Today’s reading: 2 Kings 1-3.
Besides originating the phrase, “take up the mantle of,” today’s reading is all about discipleship and our responsibility to carry on God’s work as our spiritual fathers and mothers pass from this earth. Elijah knows his time is almost at an end, and his disciple, Elisha, knows it as well. The final day is a whirlwind of travel before Elijah ever meets the whirlwind that takes him from the earth. He and Elisha walk from Gilgal to Bethel to Jericho and then across the Jordan, about 30 to 45 miles. It’s a day to say goodbye to the schools for prophets that Elijah has nurtured, but it’s also a test for Elisha. Will he stick with Elijah to the end?

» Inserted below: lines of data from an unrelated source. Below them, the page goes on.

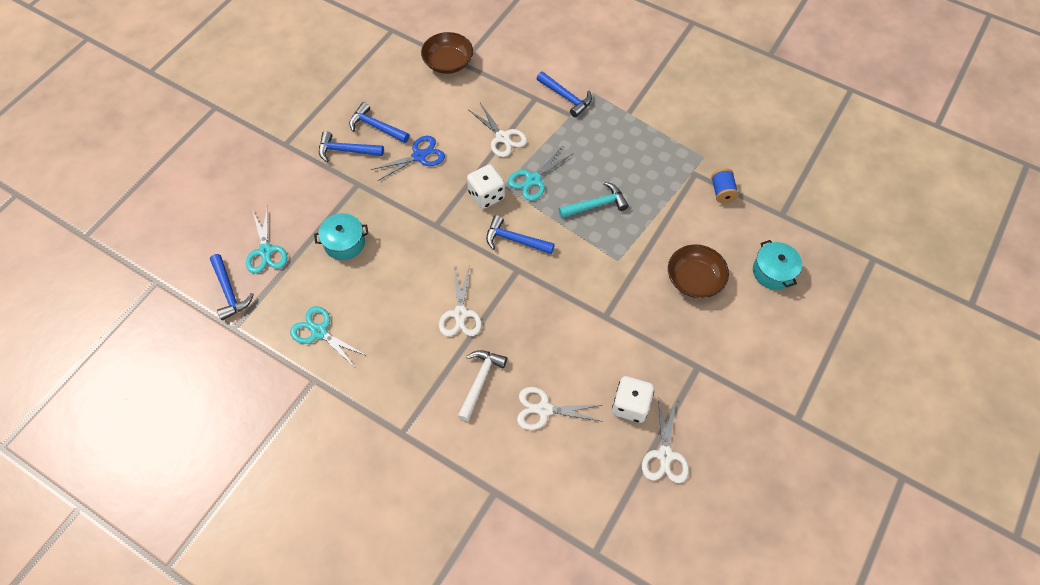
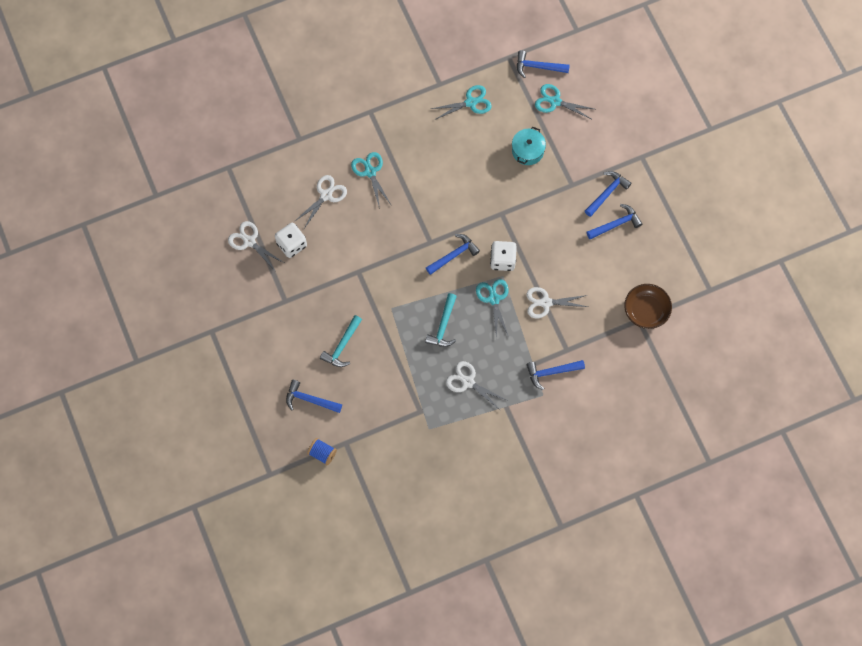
camera: 125 degrees right, 10 degrees up
(419, 156) = (568, 237): blue scissors -> none
(460, 314) = (423, 188): white scissors -> white scissors (468, 382)
(480, 381) = (370, 172): white hammer -> turquoise scissors
(694, 279) = (342, 345): brown bowl -> turquoise hammer
(722, 192) = (392, 417): blue spool -> blue spool (322, 453)
(773, 272) = (310, 399): turquoise pot -> blue hammer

Elisha does hang in there, and before he goes Elijah asks if there is anything he can do for his disciple. It’s another test of sorts. What would you ask for from a man who can raise the dead, call down fire from heaven, and who just split the Jordan River like Joshua? Elisha asks for a double portion of Elijah’s spirit, a legal term for the inheritance the first-born son receives from his father. Elisha was probably asking to be Elijah’s successor, but the Bible does record twice as many miracles and fulfilled prophecies for Elisha.
In a flash of fire and wind Elijah is gone. Elisha mourns for his mentor but then moves on.
He picked up the cloak that had fallen from Elijah and went back and stood on the bank of the Jordan. Then he took the cloak that had fallen from him and struck the water with it. “Where now is the LORD, the God of Elijah?” he asked. When he struck the water, it divided to the right and to the left, and he crossed over. The company of the prophets from Jericho, who were watching, said, “The spirit of Elijah is resting on Elisha.” 2 Kings 2: 13-15
Elisha made a successful transition from servant to prophet, and we can follow his example.
- Stick with it even though the going gets hard, just as Elisha was rewarded for following his mentor all the way to the end of the journey. There are plenty of stops along the way where we will be tempted to stay, but keep going until the process is complete.
- Remember the reason for your service, which is not personal gain but God’s glory. Elisha may have been tempted to ask for many lesser things from Elijah, but instead he asked for the best thing: to be God’s man as Elijah had been.
- Live in expectation that God will work through you to accomplish his will. Elisha didn’t strike the Jordan to see what would happen; he struck it and counted on God to split the waters. Missionary pioneer William Carey said, “Expect great things from God. Attempt great things for God.”